Ebonite in the history of the pen
Ebonite was invented by Charles Goodyear in 1839. He realized that by mixing sulphur and latex and heating it, he obtained a rigid and black material instead of an elastic one. The colour obtained and the consistency of the material are very close to that of ebony (heartwood) hence its name Ebonite. His brother, Nelson Goodyear will commercialize this material in 1851. Ebonite was to become the very first material used in the manufacture of fountain pens. Numerous brands such as Waterman and Parker then used it in their manufacture.
In 1990, Recife, which was already committed to sustainable development, became the first manufacturer in the world to redesign writing instruments made of ebonite.
Ebonite and sustainability
Ebonite was developed in the middle of the 19th century at a time when the materials were still “naturally” natural. Ebonite is made from latex – sap from the rubber tree – a sustainable and renewable resource found in tropical forests. The latex is harvested in a way that preserves the rubber tree and excludes deforestation, thus preserving the essential role of forests in capturing CO2 from the atmosphere. Ebonite is fully recyclable.

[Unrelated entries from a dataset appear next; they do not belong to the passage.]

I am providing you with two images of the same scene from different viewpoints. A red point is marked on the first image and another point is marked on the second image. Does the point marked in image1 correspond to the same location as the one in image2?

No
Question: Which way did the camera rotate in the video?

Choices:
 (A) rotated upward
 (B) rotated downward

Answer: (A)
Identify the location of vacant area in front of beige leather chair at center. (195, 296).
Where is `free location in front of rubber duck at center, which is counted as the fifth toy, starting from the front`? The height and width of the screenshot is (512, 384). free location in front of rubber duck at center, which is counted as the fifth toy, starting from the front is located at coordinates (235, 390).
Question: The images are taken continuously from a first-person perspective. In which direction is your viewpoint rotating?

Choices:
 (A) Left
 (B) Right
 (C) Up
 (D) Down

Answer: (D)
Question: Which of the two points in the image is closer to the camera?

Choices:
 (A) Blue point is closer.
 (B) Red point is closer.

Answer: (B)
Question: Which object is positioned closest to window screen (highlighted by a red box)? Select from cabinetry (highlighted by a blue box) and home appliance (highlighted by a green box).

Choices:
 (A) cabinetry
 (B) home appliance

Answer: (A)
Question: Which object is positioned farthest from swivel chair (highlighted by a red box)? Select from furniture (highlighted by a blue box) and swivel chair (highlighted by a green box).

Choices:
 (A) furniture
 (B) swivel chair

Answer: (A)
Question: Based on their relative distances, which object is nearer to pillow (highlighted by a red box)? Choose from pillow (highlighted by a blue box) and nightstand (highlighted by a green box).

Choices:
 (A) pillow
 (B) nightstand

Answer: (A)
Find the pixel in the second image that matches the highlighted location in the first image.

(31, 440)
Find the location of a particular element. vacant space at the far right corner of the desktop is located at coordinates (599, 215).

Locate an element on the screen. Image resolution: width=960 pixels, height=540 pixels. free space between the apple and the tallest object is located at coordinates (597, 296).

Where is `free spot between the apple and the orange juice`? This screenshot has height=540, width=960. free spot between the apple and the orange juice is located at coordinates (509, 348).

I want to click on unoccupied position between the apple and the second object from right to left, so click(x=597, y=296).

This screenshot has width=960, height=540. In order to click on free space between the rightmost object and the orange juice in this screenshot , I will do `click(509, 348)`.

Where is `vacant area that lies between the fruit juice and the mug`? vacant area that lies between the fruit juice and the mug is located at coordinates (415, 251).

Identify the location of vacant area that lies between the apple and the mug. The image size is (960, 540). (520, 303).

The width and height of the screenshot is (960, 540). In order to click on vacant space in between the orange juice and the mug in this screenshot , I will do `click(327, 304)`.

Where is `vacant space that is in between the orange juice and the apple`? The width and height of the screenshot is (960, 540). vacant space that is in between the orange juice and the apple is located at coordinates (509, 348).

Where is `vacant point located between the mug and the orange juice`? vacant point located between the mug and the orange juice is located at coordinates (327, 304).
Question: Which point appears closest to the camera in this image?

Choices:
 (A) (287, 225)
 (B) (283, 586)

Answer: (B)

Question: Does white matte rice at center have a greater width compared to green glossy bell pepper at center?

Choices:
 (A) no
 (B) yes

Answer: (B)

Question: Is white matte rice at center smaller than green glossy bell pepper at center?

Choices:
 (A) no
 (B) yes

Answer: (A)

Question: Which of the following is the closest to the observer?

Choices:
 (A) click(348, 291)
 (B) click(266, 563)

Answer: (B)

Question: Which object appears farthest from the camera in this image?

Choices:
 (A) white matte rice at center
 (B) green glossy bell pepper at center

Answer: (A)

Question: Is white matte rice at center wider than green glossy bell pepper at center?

Preservation of local ecosystems
Harvesting latex from the rubber tree is an ancestral tradition. It allows to valorize natural resources and to perpetuate local jobs. It thus encourages the sedentarisation of populations in their traditional living areas.
Did you know ?
Ebonite is often used to make musical instruments such as clarinet mouthpieces, saxophone mouthpieces but also for bowling balls and rubber tank liners.